Except, that still only amounts to a half-measure. While a strong listing is better than a boring one, even getting people to the point where they'd click through to see your vacancies is a major part of the recruiting process.
A couple months back, Dan Finnigan, CEO of social recruiting platform Jobvite, told Inc. that companies that have mastered online recruiting feature fantastic careers sections on their websites. Finnigan goes so far as to describe recruiting on the web as a marketing job.
So what does a great jobs site entail? For starters, it should be easy to use. But you'll also want content that shows off your company's culture, a look behind the scenes at your company, and a good summary of the company's mission from an employee's perspective.
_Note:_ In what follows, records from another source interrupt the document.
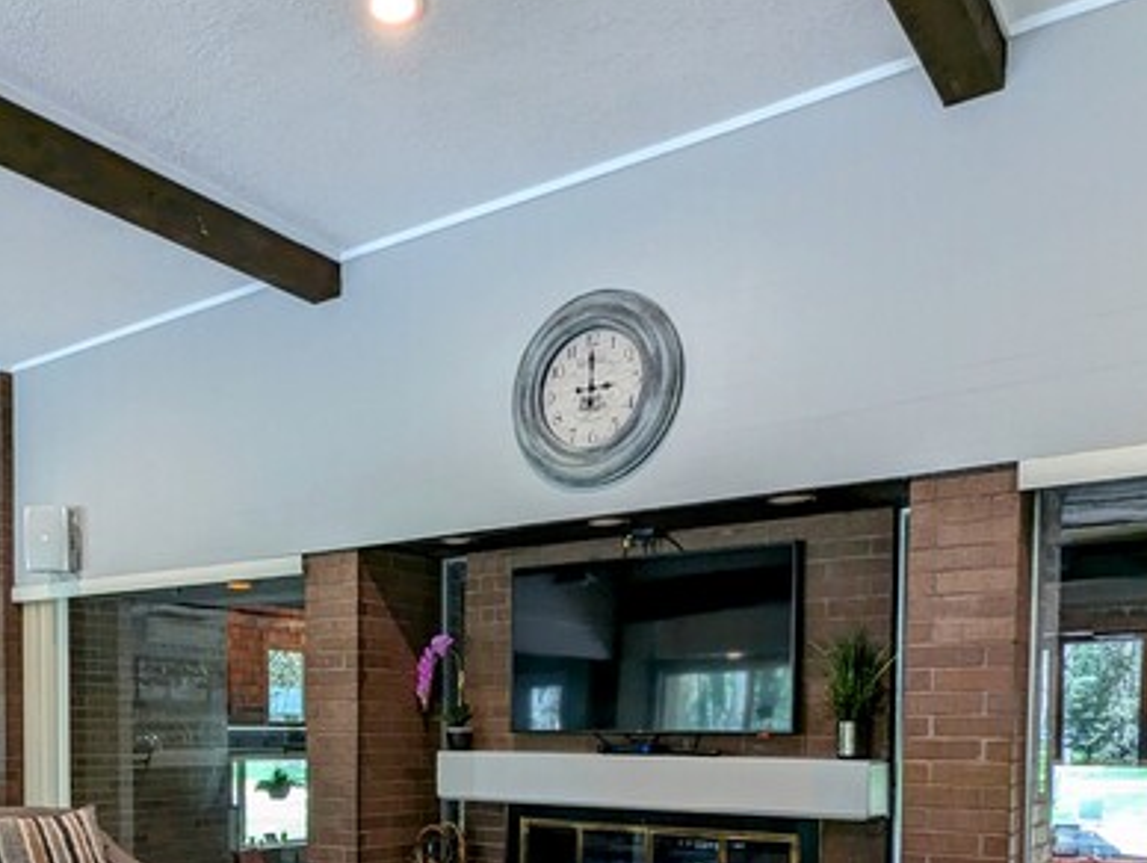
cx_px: 423
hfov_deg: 54.6
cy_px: 777
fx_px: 1095
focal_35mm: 33
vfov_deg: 39.9
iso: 70
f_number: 2.2
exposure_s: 1/40
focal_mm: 2.35
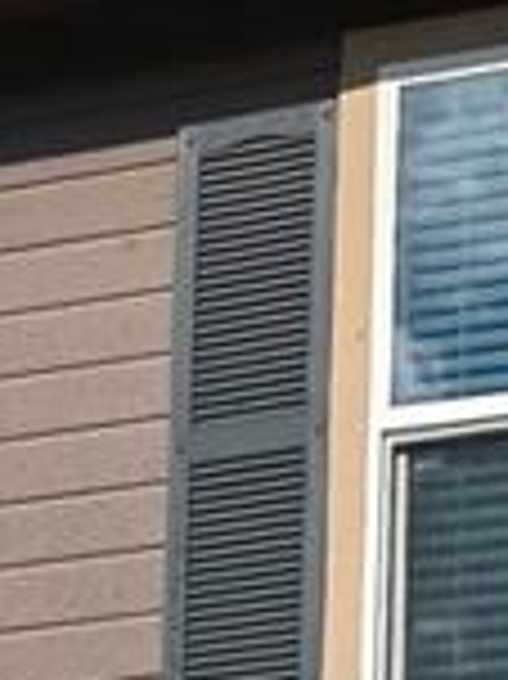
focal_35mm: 183
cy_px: 1896
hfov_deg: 7.8
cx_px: 935
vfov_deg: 9.1
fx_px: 3586
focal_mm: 6.3
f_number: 1.7
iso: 12
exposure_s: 1/1610
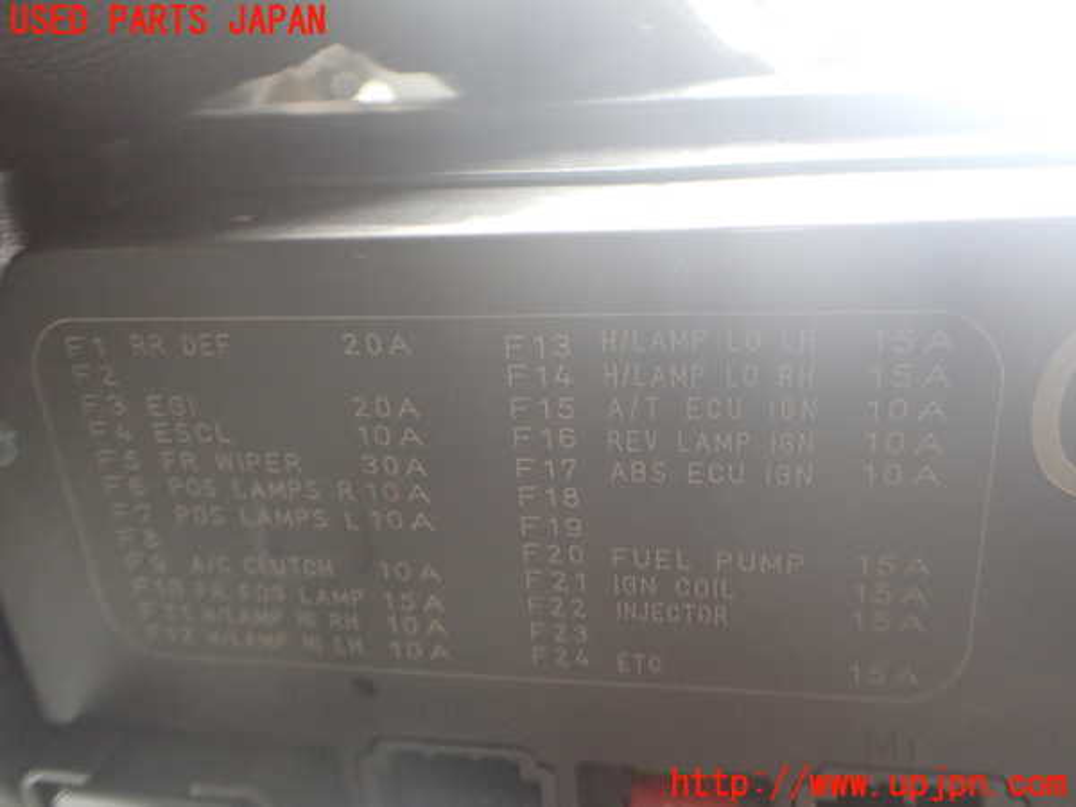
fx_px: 933
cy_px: 404
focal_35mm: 30
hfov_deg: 60.0
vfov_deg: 46.8
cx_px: 538
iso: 800
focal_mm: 5.4
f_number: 2.3
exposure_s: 1/100
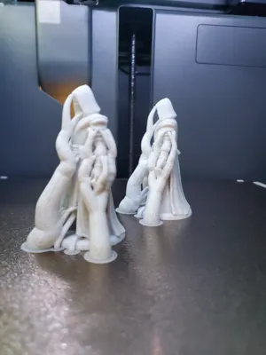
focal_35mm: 26
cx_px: 133
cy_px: 178
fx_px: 266
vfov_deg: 67.3
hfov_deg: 53.1
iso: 320
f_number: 1.5
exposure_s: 1/40
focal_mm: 4.3
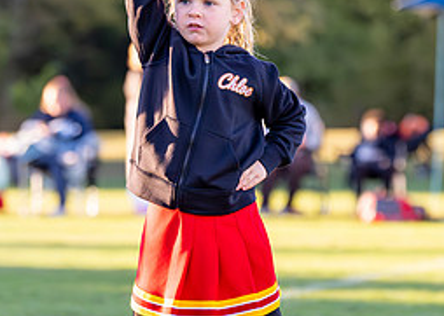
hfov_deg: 6.9
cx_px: 230
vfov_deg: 4.9
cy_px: 149
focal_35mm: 291
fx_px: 3667
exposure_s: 1/3200
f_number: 2.8
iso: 1600
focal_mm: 106
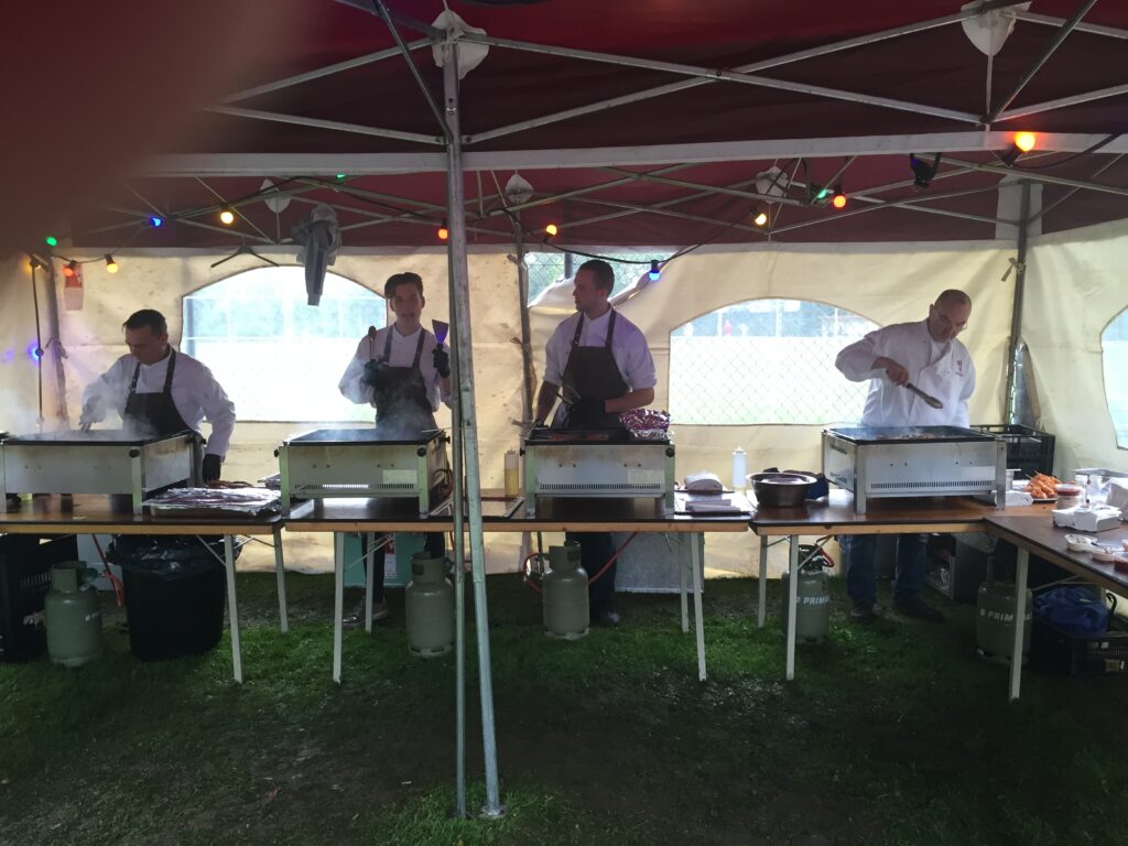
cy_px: 423
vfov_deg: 48.2
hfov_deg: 61.7
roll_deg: -0.4
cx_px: 564
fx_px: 945
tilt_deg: -7.6
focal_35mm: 29
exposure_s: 1/33
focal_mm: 4.15
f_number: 2.2
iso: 50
A good rule of thumb: You should think potential candidates would find your careers page interesting even if you didn't have a single job listing available at the time.
Case Study: Amtrak
This all sounds nice, but really, where does the careers section of a website rank on anybody's priority list? Well, it might register a little higher if you see what a good one looks like.
Amtrak, the train service, recently unveiled its new jobs site, as detailed at recruiting site ere.net. Previously, Amtrak's careers section looked like any other job search engine from a decade ago. Not only was the technology clunky, but it offered little beyond the opportunity to apply for open positions.
Amtrak recruiting manager Kerry Noone tells ere.net, "There was not really any employer brand message incorporated in it. We’ve never had an employee value proposition. We’ve never had a distinct employer brand message."
The new careers page corrects that. It features subpages about Amtrak's values and culture, and its commitments to diversity and veteran hiring, as well as an FAQ page.
For example, the new page features big, striking visuals and an easy-to-use interface. And it's going a step beyond that by implementing systems that match candidates, based on the profiles they create, with positions they might be best suited for. As an example, Amtrak is creating a "military skills translator," which suggests Amtrak careers based on veterans' military positions. The site also has increased mobile functionality.
Your resources--both in terms of time and money--might hurt your ability to rethink your careers page, but you should recognize the importance of showing off more than just job vacancies. And if you need some inspiration for what a new site might look like, you could do a lot worse than taking a trip to Amtrak's new careers site.